1. What is the main difference between CARISOPRODOL COMPOUND and ANAFRANIL?

CARISOPRODOL COMPOUND is a Skeletal Muscle Relaxant that works by Carisoprodol is a centrally acting muscle relaxant that acts as a prodrug for meprobamate, a barbiturate-like compound with sedative and anxiolytic properties. Its mechanism is thought to involve GABA-A receptor modulation and depression of polysynaptic reflexes in the spinal cord and reticular formation. Aspirin provides analgesic and anti-inflammatory effects via irreversible inhibition of cyclooxygenase (COX-1 and COX-2), reducing prostaglandin synthesis. Codeine is an opioid agonist at mu-opioid receptors, producing analgesia by mimicking endogenous endorphins.. ANAFRANIL is a Tricyclic Antidepressant that works by Clomipramine is a tricyclic antidepressant (TCA) that inhibits the reuptake of serotonin and norepinephrine, with a higher potency for serotonin reuptake inhibition. It also has anticholinergic, antihistaminergic, and alpha-adrenergic blocking properties.. They differ in pharmacokinetic profiles, FDA-approved indications, and side effect profiles.

2. Which is stronger: CARISOPRODOL COMPOUND or ANAFRANIL?

Potency comparisons between CARISOPRODOL COMPOUND and ANAFRANIL depend on the specific clinical indication. These are agents from distinct pharmacological classes and are not directly interchangeable by dose. A physician or clinical pharmacist should guide any therapeutic switching decisions.
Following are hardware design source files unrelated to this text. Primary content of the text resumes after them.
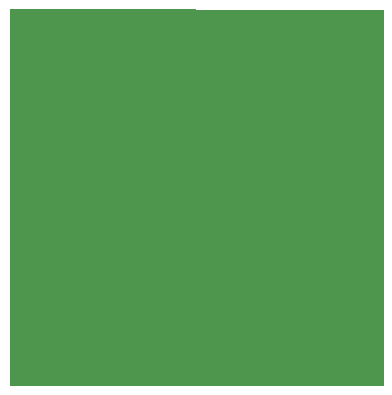
<source format=gbs>
G04 #@! TF.FileFunction,Soldermask,Bot*
%FSLAX46Y46*%
G04 Gerber Fmt 4.6, Leading zero omitted, Abs format (unit mm)*
G04 Created by KiCad (PCBNEW (2015-11-29 BZR 6336, Git 7b0d981)-product) date Po 7. prosinec 2015, 17:54:50 CET*
%MOMM*%
G01*
G04 APERTURE LIST*
%ADD10C,0.100000*%
%ADD11C,2.020000*%
%ADD12C,2.000000*%
%ADD13C,0.050000*%
G04 APERTURE END LIST*
D10*
D11*
X119735600Y-105460800D03*
D12*
X106476800Y-90881200D03*
D13*
G36*
X128803800Y-81812960D02*
X128803800Y-113614600D01*
X97205400Y-113614600D01*
X97205400Y-81762240D01*
X128803800Y-81812960D01*
X128803800Y-81812960D01*
G37*
X128803800Y-81812960D02*
X128803800Y-113614600D01*
X97205400Y-113614600D01*
X97205400Y-81762240D01*
X128803800Y-81812960D01*
M02*

</source>
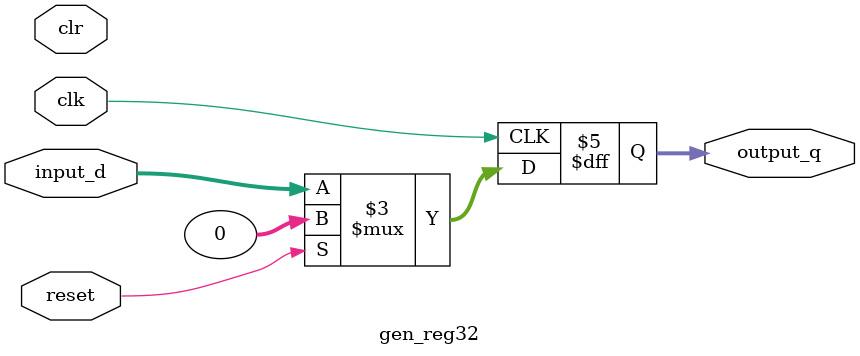
<source format=v>
module gen_reg32 (
	input [31:0] input_d,
	input clk,
	input clr,
	input reset,
	output reg [31:0] output_q
	);

	
	always @(posedge clk)
		if (reset)
			output_q <= 0;
		else 
			output_q <= input_d;

	
endmodule
</source>
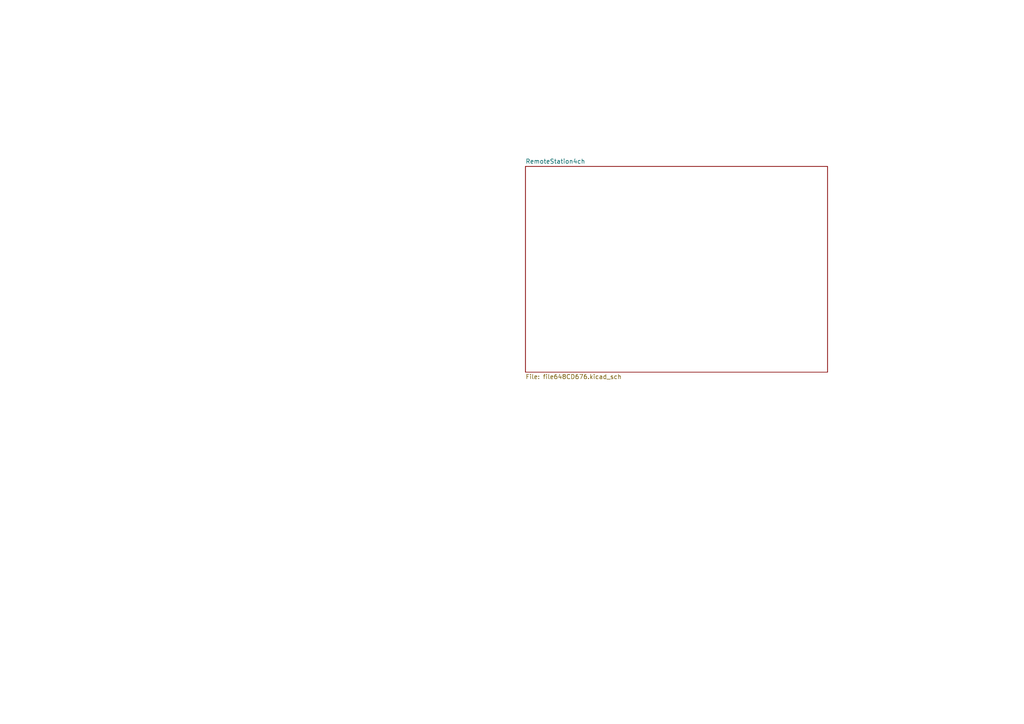
<source format=kicad_sch>
(kicad_sch (version 20230121) (generator eeschema)

  (uuid eeec8993-d09e-49cb-a9f8-4cbca24d477a)

  (paper "A4")

  


  (sheet (at 152.4 48.26) (size 87.63 59.69) (fields_autoplaced)
    (stroke (width 0) (type solid))
    (fill (color 0 0 0 0.0000))
    (uuid 00000000-0000-0000-0000-0000648cd677)
    (property "Sheetname" "RemoteStation4ch" (at 152.4 47.5484 0)
      (effects (font (size 1.27 1.27)) (justify left bottom))
    )
    (property "Sheetfile" "file648CD676.kicad_sch" (at 152.4 108.5346 0)
      (effects (font (size 1.27 1.27)) (justify left top))
    )
    (instances
      (project "4ChWirelessLaunchController"
        (path "/eeec8993-d09e-49cb-a9f8-4cbca24d477a" (page "2"))
      )
    )
  )

  (sheet_instances
    (path "/" (page "1"))
  )
)

</source>
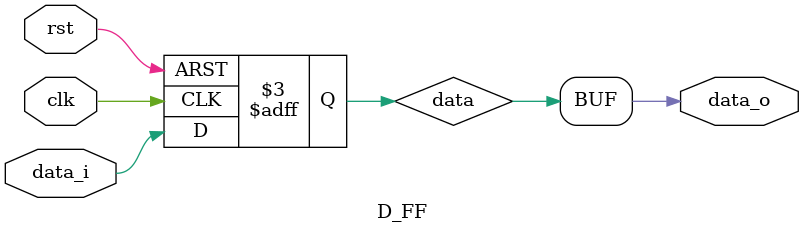
<source format=sv>
module D_FF 
#(parameter WIDTH=1) // fill number of bits 
(
	input logic clk, rst,
	input logic [WIDTH-1:0] data_i,
	output logic [WIDTH-1:0] data_o
);
reg [WIDTH-1:0] data;
always_ff@ (posedge clk or negedge rst)
	if (!rst) begin
		data <= 0;
	end else begin
	data <= data_i;
	end
assign data_o=data;
endmodule 
</source>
3. What is the standard dosing for CARISOPRODOL COMPOUND vs ANAFRANIL?

The standard adult dose of CARISOPRODOL COMPOUND is: 1-2 tablets (carisoprodol 200 mg/aspirin 325 mg) orally 4 times daily.. The standard adult dose of ANAFRANIL is: Initial: 25 mg PO tid; increase gradually to 100-150 mg/day. Maximum: 250 mg/day. Maintenance: lowest effective dose.. Dosing should always be individualized based on indication, renal and hepatic function, age, and other patient factors.

4. Can you take CARISOPRODOL COMPOUND and ANAFRANIL together?

No direct drug-drug interaction has been formally documented between CARISOPRODOL COMPOUND and ANAFRANIL in current clinical databases. However, individual patient risk factors including other medications, organ function, and comorbidities should always be evaluated by a qualified healthcare provider.

5. Are CARISOPRODOL COMPOUND and ANAFRANIL safe during pregnancy?

The maternal-fetal safety profiles differ. CARISOPRODOL COMPOUND is classified as Category A/B. Carisoprodol is a pregnancy category C drug. Data from animal studies are insufficient or show adverse effects, but no adequate human studies exist. There is a potential risk of fe. ANAFRANIL is classified as Category C. First trimester: Limited data; possible increased risk of congenital heart defects (RR ~1.3). Second/third trimester: Risk of neonatal withdrawal syndrome (jitteriness, feeding dif. Always consult a maternal-fetal medicine specialist before taking either drug during pregnancy or lactation.